▸ **WHAT TO DO**
Using the entries that follow, collect the lines where the word "Gründer" appears.
=== DATA UNDER STUDY ===
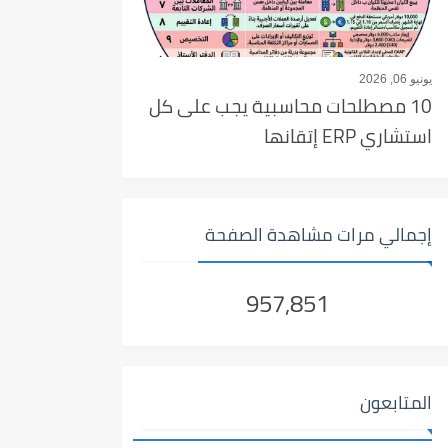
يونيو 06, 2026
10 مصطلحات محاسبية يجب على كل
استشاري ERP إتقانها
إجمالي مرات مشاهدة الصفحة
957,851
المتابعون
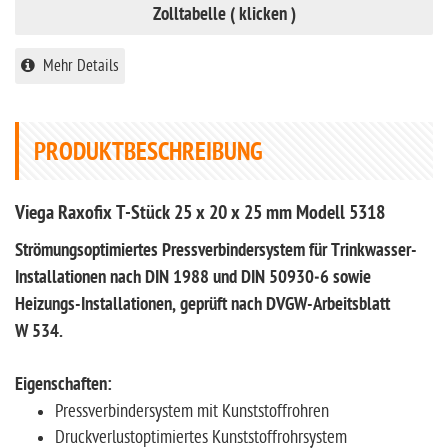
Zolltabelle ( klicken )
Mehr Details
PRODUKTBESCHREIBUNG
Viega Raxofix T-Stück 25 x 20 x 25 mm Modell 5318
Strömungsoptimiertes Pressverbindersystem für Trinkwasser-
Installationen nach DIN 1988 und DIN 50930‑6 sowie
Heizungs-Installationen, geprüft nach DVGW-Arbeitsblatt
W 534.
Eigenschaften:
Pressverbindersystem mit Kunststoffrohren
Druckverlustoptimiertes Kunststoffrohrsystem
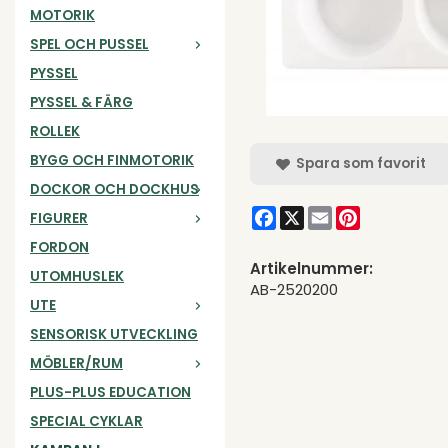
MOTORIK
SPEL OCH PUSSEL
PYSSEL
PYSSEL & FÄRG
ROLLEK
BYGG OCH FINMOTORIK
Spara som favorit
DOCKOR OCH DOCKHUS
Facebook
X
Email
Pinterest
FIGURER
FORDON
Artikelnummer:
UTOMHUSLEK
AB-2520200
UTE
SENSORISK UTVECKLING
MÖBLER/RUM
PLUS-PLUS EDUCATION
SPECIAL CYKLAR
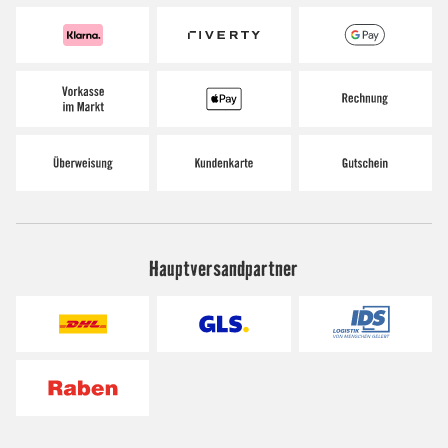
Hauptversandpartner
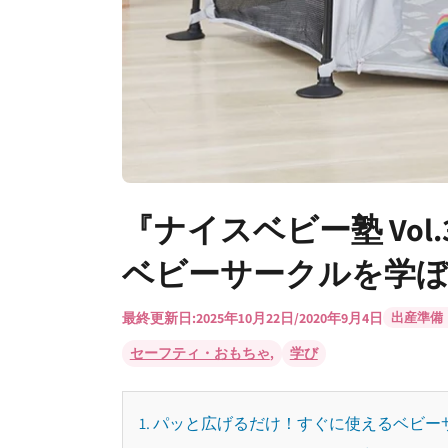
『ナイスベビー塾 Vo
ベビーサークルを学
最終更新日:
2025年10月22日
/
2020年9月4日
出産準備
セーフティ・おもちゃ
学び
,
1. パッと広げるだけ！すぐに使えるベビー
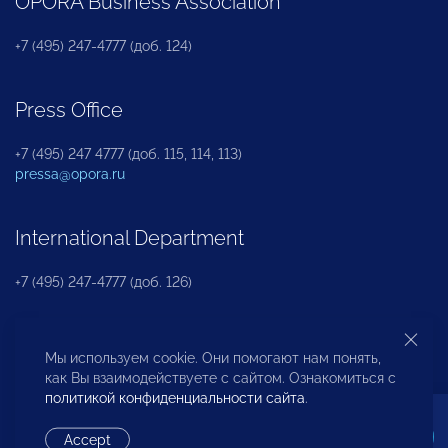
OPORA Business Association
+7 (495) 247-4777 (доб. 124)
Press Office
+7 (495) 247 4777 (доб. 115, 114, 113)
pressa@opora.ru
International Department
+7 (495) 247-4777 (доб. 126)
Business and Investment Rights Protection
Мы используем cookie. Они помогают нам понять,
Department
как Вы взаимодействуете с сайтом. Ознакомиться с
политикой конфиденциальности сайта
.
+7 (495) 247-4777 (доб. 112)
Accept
===
=== DATA UNDER STUDY ===
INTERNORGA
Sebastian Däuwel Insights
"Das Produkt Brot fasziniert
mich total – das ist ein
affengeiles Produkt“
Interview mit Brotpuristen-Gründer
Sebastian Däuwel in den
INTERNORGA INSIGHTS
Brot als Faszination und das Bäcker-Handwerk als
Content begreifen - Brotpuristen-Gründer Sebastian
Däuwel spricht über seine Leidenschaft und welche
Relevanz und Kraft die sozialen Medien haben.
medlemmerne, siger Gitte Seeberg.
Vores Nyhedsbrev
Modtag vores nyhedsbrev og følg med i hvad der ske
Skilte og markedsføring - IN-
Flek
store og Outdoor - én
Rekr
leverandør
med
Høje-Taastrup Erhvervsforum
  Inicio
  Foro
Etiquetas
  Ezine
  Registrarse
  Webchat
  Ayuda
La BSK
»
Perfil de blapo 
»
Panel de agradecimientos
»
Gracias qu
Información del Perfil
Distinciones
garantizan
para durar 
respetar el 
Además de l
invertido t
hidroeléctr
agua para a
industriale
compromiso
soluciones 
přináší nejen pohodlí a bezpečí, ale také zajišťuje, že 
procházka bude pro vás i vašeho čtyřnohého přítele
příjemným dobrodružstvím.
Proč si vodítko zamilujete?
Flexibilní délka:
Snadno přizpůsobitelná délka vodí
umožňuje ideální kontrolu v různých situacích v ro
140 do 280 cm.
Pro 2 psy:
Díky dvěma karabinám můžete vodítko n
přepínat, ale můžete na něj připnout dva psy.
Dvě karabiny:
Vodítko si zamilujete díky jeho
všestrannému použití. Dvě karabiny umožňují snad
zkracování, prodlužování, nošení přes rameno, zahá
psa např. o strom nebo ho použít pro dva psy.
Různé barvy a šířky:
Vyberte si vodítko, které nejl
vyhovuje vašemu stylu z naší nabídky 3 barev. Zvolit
===
=== DATA UNDER STUDY ===
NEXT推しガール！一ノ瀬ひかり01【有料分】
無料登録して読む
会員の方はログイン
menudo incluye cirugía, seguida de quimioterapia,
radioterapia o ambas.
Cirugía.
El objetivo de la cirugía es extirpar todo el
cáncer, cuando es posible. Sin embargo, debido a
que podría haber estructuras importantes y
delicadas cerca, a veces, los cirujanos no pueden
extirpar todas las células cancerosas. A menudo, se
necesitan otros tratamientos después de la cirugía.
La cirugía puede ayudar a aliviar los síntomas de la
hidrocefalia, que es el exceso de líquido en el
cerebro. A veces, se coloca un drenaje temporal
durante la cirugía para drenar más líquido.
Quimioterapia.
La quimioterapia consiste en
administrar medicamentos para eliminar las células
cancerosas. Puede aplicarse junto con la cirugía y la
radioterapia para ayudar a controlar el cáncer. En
===
▸ **RESPONSE BOX**
Interview mit Brotpuristen-Gründer
Content begreifen - Brotpuristen-Gründer Sebastian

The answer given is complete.